Protection of civilians in Information Warfare/Operation – DEWG 5/2/2022 Hawaii #2

by | Aug 12, 2022 | Free Speech, Open Blog | 0 comments

Is there good disinformation?  Maybe, Ukrainian “ghost of Kiev.” Apparently, according to Twitter, Ukranians are doing very well already in that regard. All states engage in IW/IO. It has been confirmed that Russia clearly engaged in IW/IO around the U.S. elections.

I usually speak in the spaces where the fundamental question is how to or how not to respond to disinformation as a bad social phenomenon but I noticed that the question here is a little different:  how to engage in IW/IO without hurting civilians or human security.  Hence the title of our session: Legal Challenges of Protecting Civilians in IW/IO. Note that it is NOT challenges “in” protecting civilians but it is challenges “of” protecting civilians. Protection of civilians is the challenge.

In other events, A lot of what I said about disinformation were to point out how the suppressive approaches such as criminalization, intermediary liability, and algorithmic transparency have misfired and that freedom of speech, enhanced freedom of speech should be protected.

Fortunately, these things will help the military because this justifies IW/IO: the unwritten ethical rule is that if people are afforded free speech, an arm of government can of course engage in it also. The freedom of speech provides a minimum platform on which the military can build on. Yes, there are actions that state should not engage in that individuals cannot: there is a requirement of neutrality.  However, once in the military (therefore adversarial) objectives are involved, they trump that requirement of neutrality.

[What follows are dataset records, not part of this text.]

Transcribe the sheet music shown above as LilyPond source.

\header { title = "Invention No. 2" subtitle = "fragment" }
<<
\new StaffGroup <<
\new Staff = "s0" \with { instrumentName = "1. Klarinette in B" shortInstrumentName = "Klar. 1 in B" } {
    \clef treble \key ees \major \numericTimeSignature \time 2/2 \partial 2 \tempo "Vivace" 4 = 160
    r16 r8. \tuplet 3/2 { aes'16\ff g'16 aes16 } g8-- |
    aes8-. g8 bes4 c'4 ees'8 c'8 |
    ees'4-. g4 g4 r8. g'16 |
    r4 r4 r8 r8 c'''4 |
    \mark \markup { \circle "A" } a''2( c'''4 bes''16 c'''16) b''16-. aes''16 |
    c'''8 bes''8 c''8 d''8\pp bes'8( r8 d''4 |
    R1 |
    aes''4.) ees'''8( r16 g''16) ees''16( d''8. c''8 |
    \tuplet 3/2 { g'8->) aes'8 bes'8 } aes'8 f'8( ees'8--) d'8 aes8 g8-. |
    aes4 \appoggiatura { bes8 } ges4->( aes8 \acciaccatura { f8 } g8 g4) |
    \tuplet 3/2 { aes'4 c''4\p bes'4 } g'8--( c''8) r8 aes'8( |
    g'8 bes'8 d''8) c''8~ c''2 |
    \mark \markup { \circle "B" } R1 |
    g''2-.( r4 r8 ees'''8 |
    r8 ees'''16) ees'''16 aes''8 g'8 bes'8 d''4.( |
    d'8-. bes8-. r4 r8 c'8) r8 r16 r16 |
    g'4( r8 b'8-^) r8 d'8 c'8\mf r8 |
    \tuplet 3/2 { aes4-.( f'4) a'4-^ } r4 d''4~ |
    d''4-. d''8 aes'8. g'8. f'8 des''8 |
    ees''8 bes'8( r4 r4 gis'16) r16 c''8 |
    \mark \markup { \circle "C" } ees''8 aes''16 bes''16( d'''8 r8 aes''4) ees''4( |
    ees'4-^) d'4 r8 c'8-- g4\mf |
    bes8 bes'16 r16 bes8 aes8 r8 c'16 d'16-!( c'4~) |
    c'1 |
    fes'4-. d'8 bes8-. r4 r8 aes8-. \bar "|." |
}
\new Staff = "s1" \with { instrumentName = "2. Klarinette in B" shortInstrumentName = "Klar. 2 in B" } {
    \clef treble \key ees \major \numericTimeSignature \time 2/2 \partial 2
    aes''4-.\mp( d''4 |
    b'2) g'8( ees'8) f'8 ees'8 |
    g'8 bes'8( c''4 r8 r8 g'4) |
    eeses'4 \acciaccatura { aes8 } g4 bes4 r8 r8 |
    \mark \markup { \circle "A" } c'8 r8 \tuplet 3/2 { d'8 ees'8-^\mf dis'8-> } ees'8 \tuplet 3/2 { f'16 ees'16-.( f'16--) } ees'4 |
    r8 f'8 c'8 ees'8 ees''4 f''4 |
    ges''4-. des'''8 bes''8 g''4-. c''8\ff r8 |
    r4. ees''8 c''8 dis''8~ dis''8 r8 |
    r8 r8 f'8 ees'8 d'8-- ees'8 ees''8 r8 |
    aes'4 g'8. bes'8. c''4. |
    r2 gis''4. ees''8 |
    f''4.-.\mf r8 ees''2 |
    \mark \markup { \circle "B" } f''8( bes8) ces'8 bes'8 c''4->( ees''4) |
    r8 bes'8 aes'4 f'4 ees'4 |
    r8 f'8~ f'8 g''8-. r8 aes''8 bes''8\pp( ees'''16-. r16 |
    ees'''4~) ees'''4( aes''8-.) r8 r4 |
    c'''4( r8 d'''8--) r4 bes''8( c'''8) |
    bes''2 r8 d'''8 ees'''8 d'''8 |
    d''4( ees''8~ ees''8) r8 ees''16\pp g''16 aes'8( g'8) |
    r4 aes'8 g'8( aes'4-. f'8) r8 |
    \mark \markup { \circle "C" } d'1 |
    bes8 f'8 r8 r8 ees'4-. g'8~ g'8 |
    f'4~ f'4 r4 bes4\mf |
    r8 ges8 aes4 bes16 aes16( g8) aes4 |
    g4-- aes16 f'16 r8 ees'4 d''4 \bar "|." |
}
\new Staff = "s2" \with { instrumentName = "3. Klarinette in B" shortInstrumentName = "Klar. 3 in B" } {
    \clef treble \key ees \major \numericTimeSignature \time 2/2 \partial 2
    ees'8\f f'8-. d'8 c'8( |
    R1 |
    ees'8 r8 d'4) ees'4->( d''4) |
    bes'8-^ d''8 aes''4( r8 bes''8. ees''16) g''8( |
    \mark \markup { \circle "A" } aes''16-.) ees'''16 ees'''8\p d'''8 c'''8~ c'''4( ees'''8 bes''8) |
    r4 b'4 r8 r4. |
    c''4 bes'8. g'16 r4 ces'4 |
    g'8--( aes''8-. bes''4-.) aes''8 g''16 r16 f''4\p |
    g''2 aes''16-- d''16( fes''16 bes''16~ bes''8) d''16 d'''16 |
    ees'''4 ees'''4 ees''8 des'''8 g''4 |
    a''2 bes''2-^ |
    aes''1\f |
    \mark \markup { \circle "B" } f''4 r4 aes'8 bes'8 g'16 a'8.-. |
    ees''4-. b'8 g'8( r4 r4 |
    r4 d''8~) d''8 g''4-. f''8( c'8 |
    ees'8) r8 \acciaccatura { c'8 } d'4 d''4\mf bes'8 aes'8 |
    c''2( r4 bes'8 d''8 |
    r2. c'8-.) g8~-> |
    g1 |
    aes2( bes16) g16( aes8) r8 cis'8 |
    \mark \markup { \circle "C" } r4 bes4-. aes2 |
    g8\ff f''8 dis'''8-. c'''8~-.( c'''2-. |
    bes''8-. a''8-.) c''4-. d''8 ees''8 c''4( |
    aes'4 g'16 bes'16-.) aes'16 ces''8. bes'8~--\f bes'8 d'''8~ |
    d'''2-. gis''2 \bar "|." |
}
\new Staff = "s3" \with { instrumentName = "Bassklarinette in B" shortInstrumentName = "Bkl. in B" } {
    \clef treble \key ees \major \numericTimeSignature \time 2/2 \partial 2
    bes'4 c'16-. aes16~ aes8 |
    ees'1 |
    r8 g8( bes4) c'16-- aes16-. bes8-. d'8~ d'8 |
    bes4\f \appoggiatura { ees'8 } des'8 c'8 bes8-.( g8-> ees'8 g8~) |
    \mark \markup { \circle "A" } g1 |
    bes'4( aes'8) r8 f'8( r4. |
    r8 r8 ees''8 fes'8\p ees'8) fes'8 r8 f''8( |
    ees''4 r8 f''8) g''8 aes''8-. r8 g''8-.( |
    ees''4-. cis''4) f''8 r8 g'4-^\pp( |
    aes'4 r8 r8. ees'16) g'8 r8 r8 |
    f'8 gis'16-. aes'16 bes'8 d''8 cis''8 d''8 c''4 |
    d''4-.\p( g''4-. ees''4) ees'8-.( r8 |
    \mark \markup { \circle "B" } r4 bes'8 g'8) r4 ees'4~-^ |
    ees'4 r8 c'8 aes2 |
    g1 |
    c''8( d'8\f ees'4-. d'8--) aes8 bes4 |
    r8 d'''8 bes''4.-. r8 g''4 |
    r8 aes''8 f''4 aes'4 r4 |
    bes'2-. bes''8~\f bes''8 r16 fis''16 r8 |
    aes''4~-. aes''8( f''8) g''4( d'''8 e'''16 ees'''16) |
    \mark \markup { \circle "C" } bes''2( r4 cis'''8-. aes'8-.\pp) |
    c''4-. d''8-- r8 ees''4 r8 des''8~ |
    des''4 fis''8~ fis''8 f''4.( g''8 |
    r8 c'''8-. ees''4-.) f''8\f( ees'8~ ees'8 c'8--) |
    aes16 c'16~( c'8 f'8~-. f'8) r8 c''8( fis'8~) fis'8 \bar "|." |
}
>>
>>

Having said that, I think that one of the most important IW/IO is to inform civilian colleagues of the pitfalls of the suppressive approaches or otherwise strengthen freedom of speech enjoyed by the people by providing more information as needed.

All in all, being aware of international human rights norms will strengthen not only civilian resilience on one hand to reduce collateral damages and on the other hand protect the space of legitimacy within which to engage in IW/IO.

In long-term, we need to go beyond that if you want to meet the challenges of protecting the civilians properly. States need rules of engagement. International Humanitarian law covers physical warfare. But there is no parallel for information warfare.  IHL has elements responding to information needs. One way to respond to disinformation is the ability to engage in Counter-warfare by the government. Also, shall we limit the state’s ability for cyberwarfare? How about Ukraine? For example, if Russia Today and Sputnik are blocked, it can be IO.

One participant said that it is only proportionality between deception operation vs information operation. Another participant said that there is distinction between legitimate information operation and illegitimate information operation, for instance, the rule of no attack on journalists. Raising that voluntary rule to a global norm will be a great project.

One way to respond to disinformation is domestic regulation on false information but legal hurdles are huge because of free expression doctrines on “false news” crimes, intermediary liability safe harbor, finally state immunity doctrine if we want to apply that against foreign government’s information warfare.

In building IHL for cyber warfare, we should rise above the limitation of armed conflicts because often cyber warfare happens completely outside substantive armed conflicts. Another way of saying it is that cyberoperation is also armed conflict if it causes harms.

Having said that, we can think of a few rules such as:

“Cannot use disinformation to encourage violence”;

“Cannot encourage violation of human rights”;

“Cannot use disinformation to benefit from surrender”;

“Cannot render essential facilities useless by disinformation”.